Report every line below that contains the string "oder", matching case exactly.

---------- RECORDS SHOWN ----------

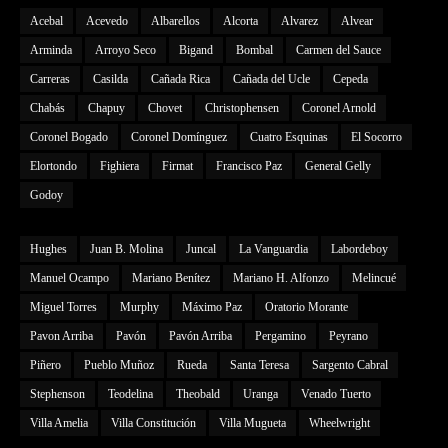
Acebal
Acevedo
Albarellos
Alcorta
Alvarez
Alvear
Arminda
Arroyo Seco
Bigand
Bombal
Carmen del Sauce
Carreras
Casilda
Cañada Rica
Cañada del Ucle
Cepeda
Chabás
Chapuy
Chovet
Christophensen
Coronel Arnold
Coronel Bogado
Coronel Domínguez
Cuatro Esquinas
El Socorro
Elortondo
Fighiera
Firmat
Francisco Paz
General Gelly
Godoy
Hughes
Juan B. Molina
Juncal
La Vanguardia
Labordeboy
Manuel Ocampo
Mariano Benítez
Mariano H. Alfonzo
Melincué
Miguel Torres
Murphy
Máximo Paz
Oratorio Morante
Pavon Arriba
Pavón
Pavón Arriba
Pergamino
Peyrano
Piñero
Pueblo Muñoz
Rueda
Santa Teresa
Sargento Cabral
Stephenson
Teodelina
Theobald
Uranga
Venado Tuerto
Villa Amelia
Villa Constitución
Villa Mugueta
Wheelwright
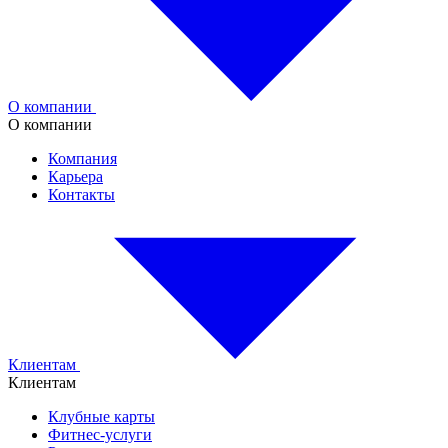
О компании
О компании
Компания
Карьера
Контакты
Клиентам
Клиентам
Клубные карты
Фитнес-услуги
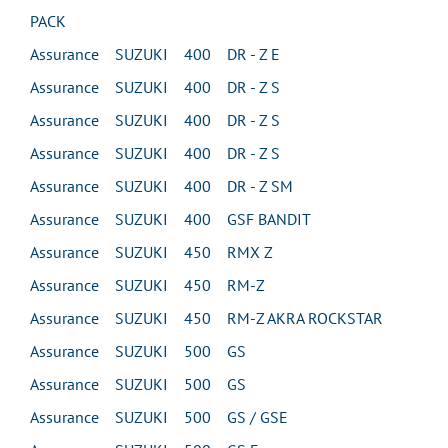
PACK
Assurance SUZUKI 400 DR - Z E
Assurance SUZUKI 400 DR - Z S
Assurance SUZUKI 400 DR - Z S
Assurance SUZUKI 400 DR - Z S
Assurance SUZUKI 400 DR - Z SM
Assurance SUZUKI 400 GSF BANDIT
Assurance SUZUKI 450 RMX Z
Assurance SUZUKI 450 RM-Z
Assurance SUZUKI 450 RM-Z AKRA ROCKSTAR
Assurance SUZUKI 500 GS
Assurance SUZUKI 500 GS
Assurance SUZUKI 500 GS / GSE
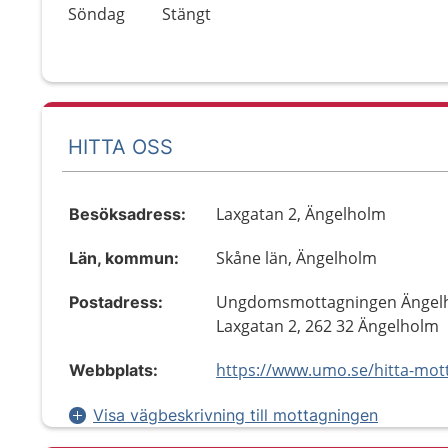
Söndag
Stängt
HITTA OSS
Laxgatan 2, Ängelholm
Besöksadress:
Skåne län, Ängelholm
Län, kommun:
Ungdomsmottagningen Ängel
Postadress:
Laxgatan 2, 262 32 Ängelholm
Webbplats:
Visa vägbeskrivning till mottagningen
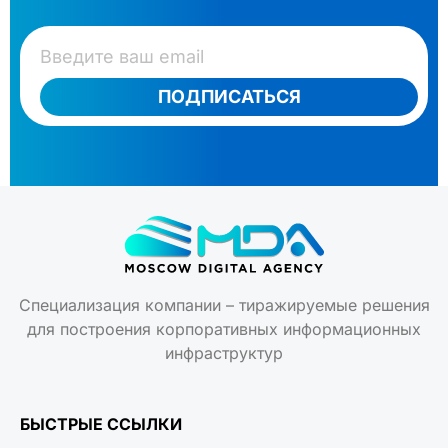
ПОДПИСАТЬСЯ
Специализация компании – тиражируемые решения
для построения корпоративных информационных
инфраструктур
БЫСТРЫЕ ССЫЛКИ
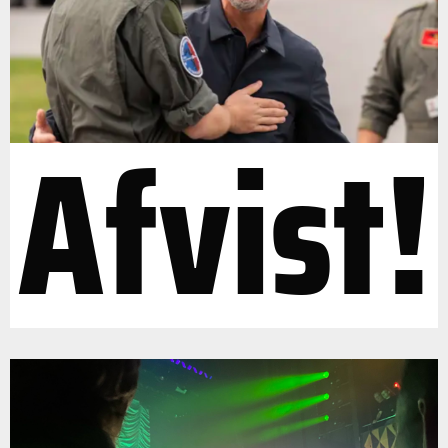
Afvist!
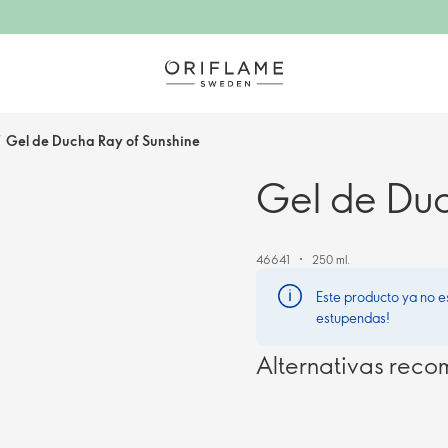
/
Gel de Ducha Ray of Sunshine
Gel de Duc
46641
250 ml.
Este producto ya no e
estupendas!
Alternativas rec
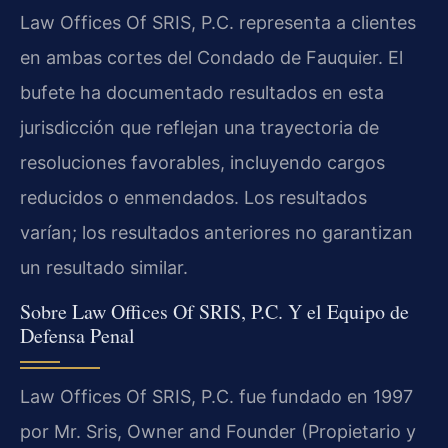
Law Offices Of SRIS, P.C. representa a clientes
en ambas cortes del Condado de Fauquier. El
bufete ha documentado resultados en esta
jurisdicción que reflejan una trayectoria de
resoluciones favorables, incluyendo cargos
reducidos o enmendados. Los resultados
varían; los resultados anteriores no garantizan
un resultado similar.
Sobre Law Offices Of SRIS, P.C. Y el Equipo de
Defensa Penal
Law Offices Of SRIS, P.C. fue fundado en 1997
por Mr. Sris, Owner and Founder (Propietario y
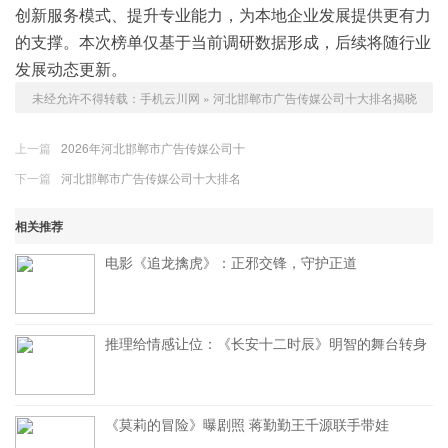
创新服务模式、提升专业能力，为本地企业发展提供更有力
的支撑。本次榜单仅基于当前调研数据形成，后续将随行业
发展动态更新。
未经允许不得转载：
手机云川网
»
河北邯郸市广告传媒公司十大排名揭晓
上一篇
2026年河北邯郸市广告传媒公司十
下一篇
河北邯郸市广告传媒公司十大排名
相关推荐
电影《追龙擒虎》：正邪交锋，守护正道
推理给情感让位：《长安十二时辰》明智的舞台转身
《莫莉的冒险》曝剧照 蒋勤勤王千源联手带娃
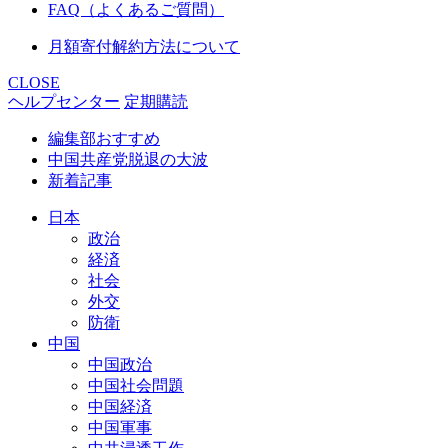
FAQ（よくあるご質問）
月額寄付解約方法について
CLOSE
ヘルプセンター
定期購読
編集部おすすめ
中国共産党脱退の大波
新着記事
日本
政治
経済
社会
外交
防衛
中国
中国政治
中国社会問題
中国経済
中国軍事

----------
---------- RECORDS SHOWN ----------

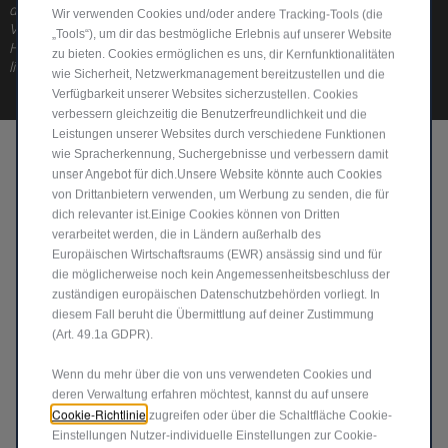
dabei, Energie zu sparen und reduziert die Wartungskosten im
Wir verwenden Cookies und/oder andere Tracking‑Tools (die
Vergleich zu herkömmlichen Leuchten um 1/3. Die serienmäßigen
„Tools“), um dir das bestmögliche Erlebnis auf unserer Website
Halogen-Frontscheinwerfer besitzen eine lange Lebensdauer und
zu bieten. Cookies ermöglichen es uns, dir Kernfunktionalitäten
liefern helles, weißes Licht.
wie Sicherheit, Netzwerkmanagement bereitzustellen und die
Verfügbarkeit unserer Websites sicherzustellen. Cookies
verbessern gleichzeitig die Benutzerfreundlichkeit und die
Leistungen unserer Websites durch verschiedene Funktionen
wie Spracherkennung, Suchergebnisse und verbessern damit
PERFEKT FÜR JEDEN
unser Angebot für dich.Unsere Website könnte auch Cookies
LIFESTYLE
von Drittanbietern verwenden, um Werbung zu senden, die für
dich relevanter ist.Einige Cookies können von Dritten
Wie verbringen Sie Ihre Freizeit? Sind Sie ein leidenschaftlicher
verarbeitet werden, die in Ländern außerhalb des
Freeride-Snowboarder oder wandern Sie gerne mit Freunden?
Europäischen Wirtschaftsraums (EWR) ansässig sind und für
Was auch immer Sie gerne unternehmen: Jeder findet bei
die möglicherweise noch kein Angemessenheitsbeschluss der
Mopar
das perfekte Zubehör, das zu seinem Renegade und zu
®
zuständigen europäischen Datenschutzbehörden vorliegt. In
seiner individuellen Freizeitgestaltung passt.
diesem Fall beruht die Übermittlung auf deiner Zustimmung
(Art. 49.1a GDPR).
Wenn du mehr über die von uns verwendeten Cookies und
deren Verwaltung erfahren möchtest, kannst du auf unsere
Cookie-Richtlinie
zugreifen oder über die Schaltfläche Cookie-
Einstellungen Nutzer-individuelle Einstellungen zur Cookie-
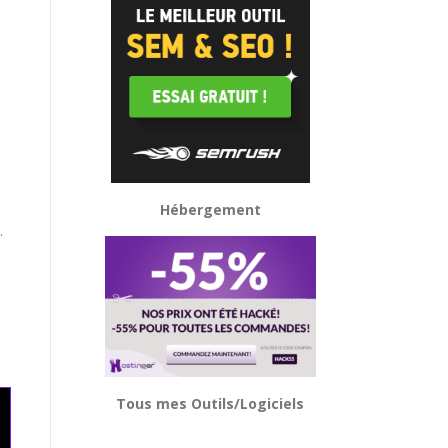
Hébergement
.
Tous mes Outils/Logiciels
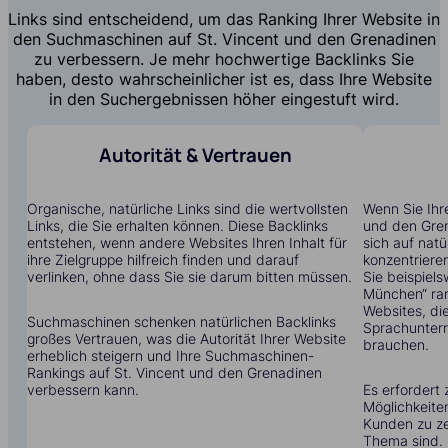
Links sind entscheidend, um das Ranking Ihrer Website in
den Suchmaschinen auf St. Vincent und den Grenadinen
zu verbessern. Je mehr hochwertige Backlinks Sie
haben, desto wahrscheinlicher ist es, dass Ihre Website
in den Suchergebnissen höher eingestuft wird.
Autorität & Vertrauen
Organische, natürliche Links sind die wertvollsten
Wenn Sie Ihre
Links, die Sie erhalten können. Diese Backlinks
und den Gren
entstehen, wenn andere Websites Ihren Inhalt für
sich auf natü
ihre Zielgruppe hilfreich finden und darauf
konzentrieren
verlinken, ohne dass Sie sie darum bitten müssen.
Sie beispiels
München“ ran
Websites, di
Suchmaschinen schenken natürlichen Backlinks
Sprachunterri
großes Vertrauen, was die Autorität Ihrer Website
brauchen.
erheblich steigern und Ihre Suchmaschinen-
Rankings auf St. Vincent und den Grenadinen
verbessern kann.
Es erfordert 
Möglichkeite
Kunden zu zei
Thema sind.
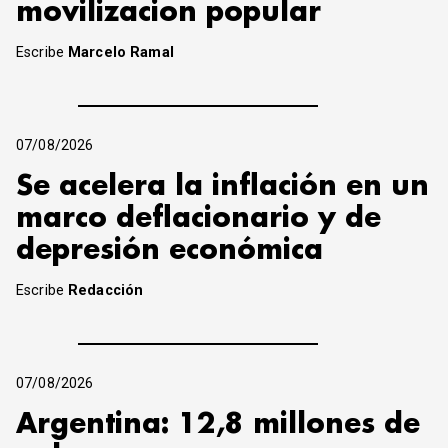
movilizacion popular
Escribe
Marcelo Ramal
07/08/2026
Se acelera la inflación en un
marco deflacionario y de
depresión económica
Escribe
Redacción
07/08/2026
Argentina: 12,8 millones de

----------

# [SOLVED EXERCISE]
Wir verwenden Cookies und/oder andere Tracking‑Tools (die
Freeride-Snowboarder oder wandern Sie gerne mit Freunden?
zugreifen oder über die Schaltfläche Cookie-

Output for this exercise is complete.